▶ 問題 A
原子力行政に関する答弁の本文によると、関西電力のPCR検査で陽性だったのは何人ですか。
▶ 問題 B
原子力行政に関する答弁の本文を、最後の文の後から書き継いでください。

ただし、駅でのサービスは、利用者確保のための重要な項目の一つでございますので、沿線市町の意見を聞きながらどのように対応していくかを考えていきたいと思います。
議長/安全環境部長野路君。
野路安全環境部長/私からは、原子力行政に関しまして3点お答えします。
まず、電力事業者各社におきまして県外から入構する社員、作業員などのPCRの件数、陽性だった人数はという御質問でございます。
県内の原子力事業者は、県外から発電所に新たに入構する作業員について、県外にいる間にPCR検査を受けさせ、陽性の場合は来県させない取扱いとしてございます。
各事業者の昨日15日現在の状況について聞き取りをいたしましたところ、関西電力の検査数は2237人、そのうち陽性者は2人。
原子力機構の検査数は100人、陽性者はなしとなってございます。
なお、日本原電につきましては今月8日から検査キットの配付を開始しておりまして、これから順次検査を行っていくところと聞いております。
続きまして、原子力防災訓練につきまして小さな訓練では十分に検証できないのではないかとのお尋ねでございます。
今回の訓練では、コロナの感染、流行の懸念がある中、住民の方から感染リスクへの不安の声もございまして、地元のおおい町とも協議をいたしまして参加人数は決定したところでございます。
今回の訓練、コロナ禍において、住民が参加した全国初の原子力防災訓練でございます。
規模は小さくなりましたものの、検温ですとか人との間隔を空けるなど、住民避難の基本的な手順については、参加された住民と避難所を運営する側の双方で確認できたということかと思います。
一方で、幾つかの課題も明らかになったところです。
訓練の様子につきましては、今月末から順次、解説付きの映像をケーブルテレビで放映することとしてございます。

保存済みのデータ項目
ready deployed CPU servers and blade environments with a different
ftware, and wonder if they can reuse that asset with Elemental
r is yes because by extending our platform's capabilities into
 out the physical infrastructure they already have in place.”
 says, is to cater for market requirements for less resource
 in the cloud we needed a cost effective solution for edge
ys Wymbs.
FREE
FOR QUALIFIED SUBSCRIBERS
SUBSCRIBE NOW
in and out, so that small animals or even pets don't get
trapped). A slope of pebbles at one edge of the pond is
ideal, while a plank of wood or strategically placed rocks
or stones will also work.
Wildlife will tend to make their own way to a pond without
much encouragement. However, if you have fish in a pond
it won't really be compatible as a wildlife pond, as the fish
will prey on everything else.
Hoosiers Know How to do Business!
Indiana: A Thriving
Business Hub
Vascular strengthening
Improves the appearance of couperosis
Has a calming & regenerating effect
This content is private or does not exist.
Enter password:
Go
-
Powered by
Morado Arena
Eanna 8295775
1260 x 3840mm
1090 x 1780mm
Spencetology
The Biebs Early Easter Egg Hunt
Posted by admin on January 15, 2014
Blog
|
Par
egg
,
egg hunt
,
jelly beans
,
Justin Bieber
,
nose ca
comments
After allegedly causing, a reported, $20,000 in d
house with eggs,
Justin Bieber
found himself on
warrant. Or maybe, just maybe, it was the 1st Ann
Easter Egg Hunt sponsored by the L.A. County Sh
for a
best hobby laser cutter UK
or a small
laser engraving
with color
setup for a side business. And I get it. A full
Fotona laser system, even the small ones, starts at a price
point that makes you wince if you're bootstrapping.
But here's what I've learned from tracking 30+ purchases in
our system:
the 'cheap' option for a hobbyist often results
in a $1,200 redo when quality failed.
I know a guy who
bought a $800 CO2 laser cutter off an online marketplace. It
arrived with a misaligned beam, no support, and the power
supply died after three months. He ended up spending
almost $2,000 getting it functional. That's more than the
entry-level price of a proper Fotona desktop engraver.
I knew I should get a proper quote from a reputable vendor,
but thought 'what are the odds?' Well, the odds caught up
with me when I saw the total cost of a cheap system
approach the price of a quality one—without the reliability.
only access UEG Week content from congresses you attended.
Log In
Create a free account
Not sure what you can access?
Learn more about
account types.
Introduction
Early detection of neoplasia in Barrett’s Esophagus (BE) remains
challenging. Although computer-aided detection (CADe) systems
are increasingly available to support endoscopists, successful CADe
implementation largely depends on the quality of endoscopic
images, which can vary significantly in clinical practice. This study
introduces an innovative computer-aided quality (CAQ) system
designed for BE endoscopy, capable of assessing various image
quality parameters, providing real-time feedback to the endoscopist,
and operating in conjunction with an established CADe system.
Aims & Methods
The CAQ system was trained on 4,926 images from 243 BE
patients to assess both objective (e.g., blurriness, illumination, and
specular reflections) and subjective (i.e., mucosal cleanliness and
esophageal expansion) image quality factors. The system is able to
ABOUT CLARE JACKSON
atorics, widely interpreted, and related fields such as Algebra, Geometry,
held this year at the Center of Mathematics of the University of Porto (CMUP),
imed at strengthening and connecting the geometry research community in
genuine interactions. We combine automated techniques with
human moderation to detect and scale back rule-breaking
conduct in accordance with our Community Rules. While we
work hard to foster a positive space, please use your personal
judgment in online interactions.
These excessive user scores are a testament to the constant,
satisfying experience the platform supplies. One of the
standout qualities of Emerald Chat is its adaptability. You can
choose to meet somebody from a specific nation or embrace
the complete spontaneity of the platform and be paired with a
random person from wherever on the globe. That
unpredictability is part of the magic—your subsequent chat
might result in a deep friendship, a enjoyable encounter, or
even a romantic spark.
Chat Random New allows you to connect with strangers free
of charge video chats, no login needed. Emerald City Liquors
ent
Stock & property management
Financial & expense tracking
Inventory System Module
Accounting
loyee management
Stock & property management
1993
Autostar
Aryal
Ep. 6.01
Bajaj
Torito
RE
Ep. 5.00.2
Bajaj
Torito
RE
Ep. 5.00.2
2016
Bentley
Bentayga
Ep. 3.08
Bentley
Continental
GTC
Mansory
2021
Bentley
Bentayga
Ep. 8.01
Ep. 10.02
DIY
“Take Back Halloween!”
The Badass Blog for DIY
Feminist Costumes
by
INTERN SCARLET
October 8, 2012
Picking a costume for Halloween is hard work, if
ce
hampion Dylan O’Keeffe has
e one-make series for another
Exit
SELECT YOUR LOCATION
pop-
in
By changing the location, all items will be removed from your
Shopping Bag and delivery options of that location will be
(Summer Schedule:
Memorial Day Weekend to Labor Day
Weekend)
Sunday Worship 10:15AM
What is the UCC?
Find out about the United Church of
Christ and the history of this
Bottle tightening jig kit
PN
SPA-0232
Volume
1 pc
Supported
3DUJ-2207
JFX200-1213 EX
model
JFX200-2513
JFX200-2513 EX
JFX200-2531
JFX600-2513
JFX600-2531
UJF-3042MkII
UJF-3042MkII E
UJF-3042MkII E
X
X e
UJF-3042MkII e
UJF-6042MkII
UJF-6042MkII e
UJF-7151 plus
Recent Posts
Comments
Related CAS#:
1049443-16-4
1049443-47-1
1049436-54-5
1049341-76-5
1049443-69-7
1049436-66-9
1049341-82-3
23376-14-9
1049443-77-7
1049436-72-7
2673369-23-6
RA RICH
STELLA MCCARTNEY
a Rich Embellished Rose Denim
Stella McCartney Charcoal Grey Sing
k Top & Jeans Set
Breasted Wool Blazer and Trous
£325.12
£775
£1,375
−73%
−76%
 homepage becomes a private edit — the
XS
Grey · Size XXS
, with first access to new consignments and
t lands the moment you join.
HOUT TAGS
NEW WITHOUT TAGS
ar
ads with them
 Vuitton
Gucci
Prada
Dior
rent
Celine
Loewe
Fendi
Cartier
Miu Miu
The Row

▶ 解答欄 A
2人です。

▶ 解答欄 B
訓練に参加できなかった住民に対しましても、映像で住民避難の手順を確認いただき、原子力防災に対する理解促進に努めてまいりたいと考えてございます。
3点目、避難所のエアコン普及率、避難所に指定されている施設に補助制度を創設し、エアコン設置を計画的に進めるべきとのお尋ねでございます。
自然災害ですとか原子力災害の避難所となっている施設は、学校、公民館、コミュニティセンターなど、約1500施設となってございます。
このうち約5割の施設においてエアコンが整備されてございます。
国は、東日本大震災を契機といたしまして、エアコンが未整備の避難所に対しまして、発災時にエアコンやスポットクーラーなどの資機材を被災自治体からの要請がなくてもプッシュ型支援で送ることとしてございます。
さらに、県では民間企業との応援協定によりまして資機材の提供を受けることとなっておりまして、災害時には、これらの物資供給体制によりまして避難所の暑さ対策を行ってまいりたいと考えてございます。
議長/健康福祉部長窪田君。
窪田健康福祉部長/私から2点、お答えをいたします。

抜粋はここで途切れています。